Vamos falar das vantagens: Tu está num país riquíssimo em termos culturais, porque não explorar isso e dar algo diferente pro resto do mundo. Não faço mais filmes pensando em termos de Brasil, porque o público da gorechanchada está espalhado pelo mundo inteiro e existe contato entre os produtores e o público. Então acredito que explorando o exotismo de ser latino americano, é possível chegar à um público bem amplo com filmes diferentes do que americanos e europeus fazem.

O que te motiva a continuar fazendo cinema?

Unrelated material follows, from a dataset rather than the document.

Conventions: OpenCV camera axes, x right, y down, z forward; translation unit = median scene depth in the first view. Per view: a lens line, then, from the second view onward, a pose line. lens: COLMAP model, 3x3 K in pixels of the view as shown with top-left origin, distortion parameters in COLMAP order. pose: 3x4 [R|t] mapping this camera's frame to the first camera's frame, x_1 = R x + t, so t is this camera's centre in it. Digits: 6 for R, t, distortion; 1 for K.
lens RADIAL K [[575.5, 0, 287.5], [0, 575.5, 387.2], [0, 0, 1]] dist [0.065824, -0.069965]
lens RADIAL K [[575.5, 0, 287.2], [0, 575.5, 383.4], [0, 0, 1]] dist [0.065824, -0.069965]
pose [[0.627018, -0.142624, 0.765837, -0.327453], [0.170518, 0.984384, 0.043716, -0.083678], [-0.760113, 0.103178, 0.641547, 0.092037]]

É uma arte coletiva, é cheio de problemas e extremamente cara, mas não existe como não amar. To sem filmar tem quase um ano e sinto muita falta da dor de cabeça que é levantar uma produção, correr atrás de dinheiro, lidar com egos, ter um monte de gente ali no set querendo criar algo único. Não existe como parar de fazer, então aos trancos e barrancos a coisa segue.

Meu conselho é faça os filmes.
O que aconselharia para quem está começando ou quer trabalhar com cinema?
Meu conselho é faça os filmes. Faça o primeiro e tente chegar ao público, preste atenção em tudo que rolar nesta produção e vá aplicando o que aprendeu nos projetos seguintes. Se você quer fazer filmes extremamente bem produzidos, vá atrás das técnicas e do dinheiro necessário e faça sem achar que precisa explicar algo pros outros. Confie em si mesmo. O que funciona pros outros não quer dizer que irá funcionar para você. Sempre defendo que as pessoas precisam se auto conhecer e ir atrás daquilo que acreditam ser o melhor para si.